1.8k Views Asked by At

As far i know, we want the model to include as few regressors as possible because the variance of the prediction $\hat y$ increases as the number of regressor increases.

But from the hald cement data, i get mean square error to be larger in one possible regressor than the two or three or even for the four possible regressors.

And also mean square error for two possible regressors are larger than three possible regressors.

Why?

2

There are 2 best solutions below

1
On

By "Number of Regressors" do you mean number of datapoints? The Mean Square Error normalizes for the number of datapoints. In that sense, it's a comparable metric regardless of the number of datapoints that you're fitting.

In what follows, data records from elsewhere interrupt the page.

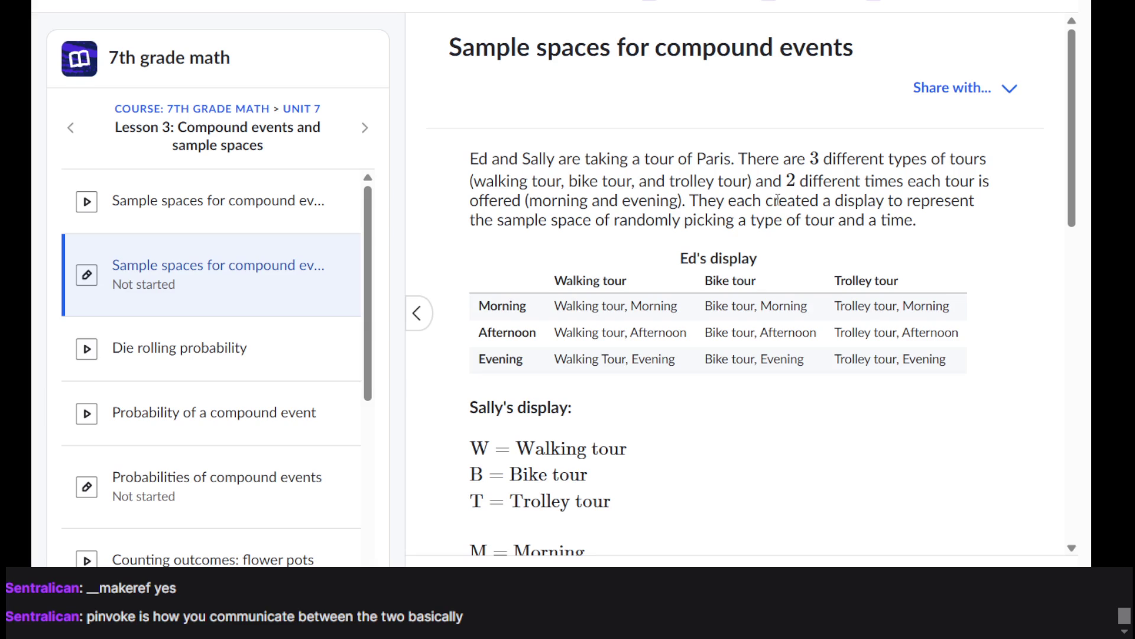
Step: Compare Ed's and Sally's displays of Paris tour types and times
scroll(779, 200, "down", 10)
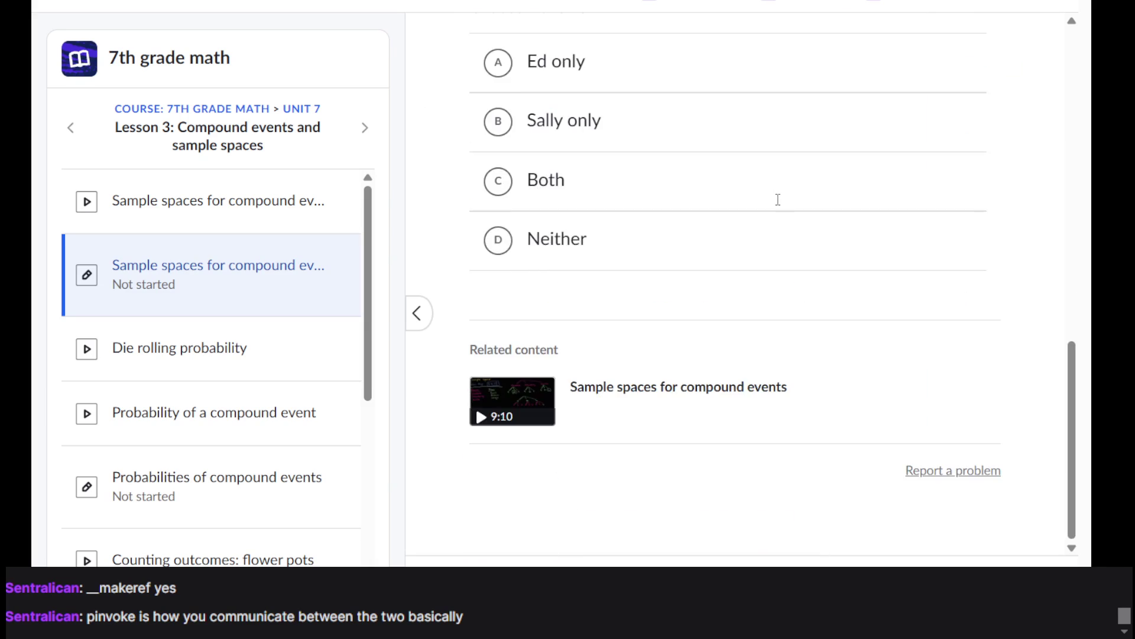
scroll(778, 200, "up", 10)
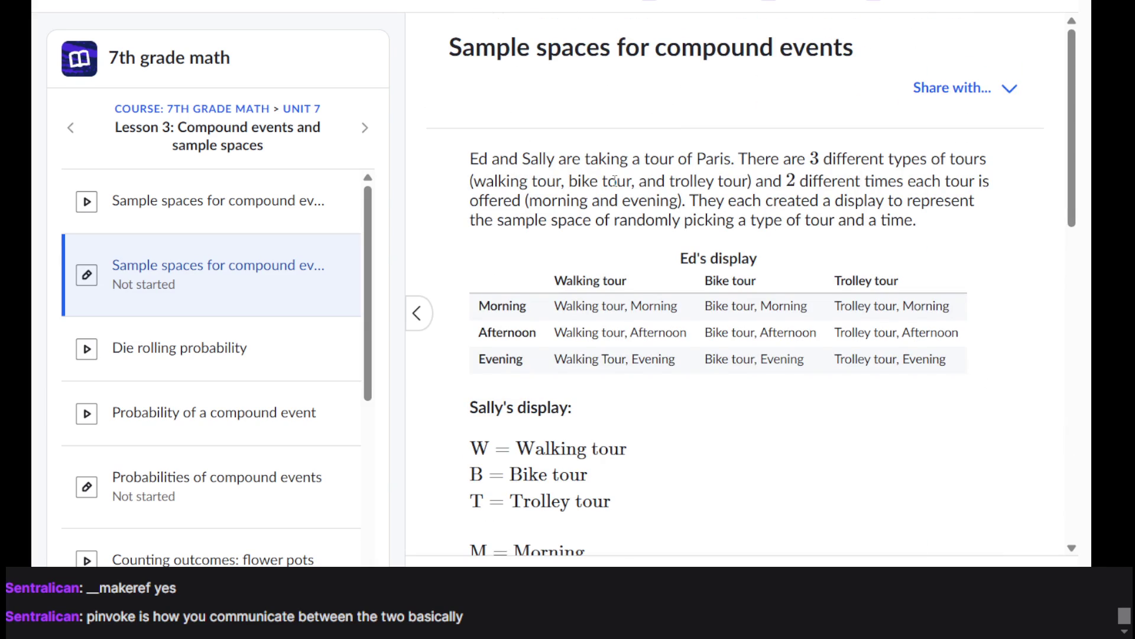
scroll(615, 181, "down", 1)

One issue with larger numbers of datapoints is that you may have a harder time fitting the model. For example, if your model is a linear system, suppose you have $A x = b$. If A is square, then there is at least one perfect solution for this problem, and the resulting error is 0. This can be described as "over fitting your data". However, if the system is overdetermined (where $A$ has more rows than columns), then there may not exist a perfect solution, and so the error will be higher than the previous case.

0
On

Now that I understand your statement better, I think I can better answer this question.

Is your model with one regressor a subset of your model with multiple regressors? E.g. are you using polynomials where the regressors are the coefficients? If so, then either your doing your fit wrong. Or, your fitting is not determining the best values.

Let's think of an example. Suppose you're using a polynomial of order 1 as your model. Then you have two coefficients that you can vary to determine a fit. What if you use instead a polynomial of order 2? Then you have three coefficients that you can vary to determine a fit. But you can always set the third coefficient to 0 and get exactly the fit you got in the order 1 case. So you must be able to do better (or at least as well) with an order 2 polynomial than with an order 3 polynomial.

So either (A) you have a bug in your code and you're not determining the regressor values correctly. Or (B) your procedure does not guarantee that you'll get the best regressor values.

Note, if the relationship between regressors $x$ and output $b$ is a linear system, (like $A x = b$ then you can always determine $x$ by using the pseudo inverse of $A$ as follows: $x = \text{pseudoInvert}(A) b$. In this case, you are guaranteed to get the best values of $x$ in a mean square error sense. If this is your situation, then you must have a bug in your code.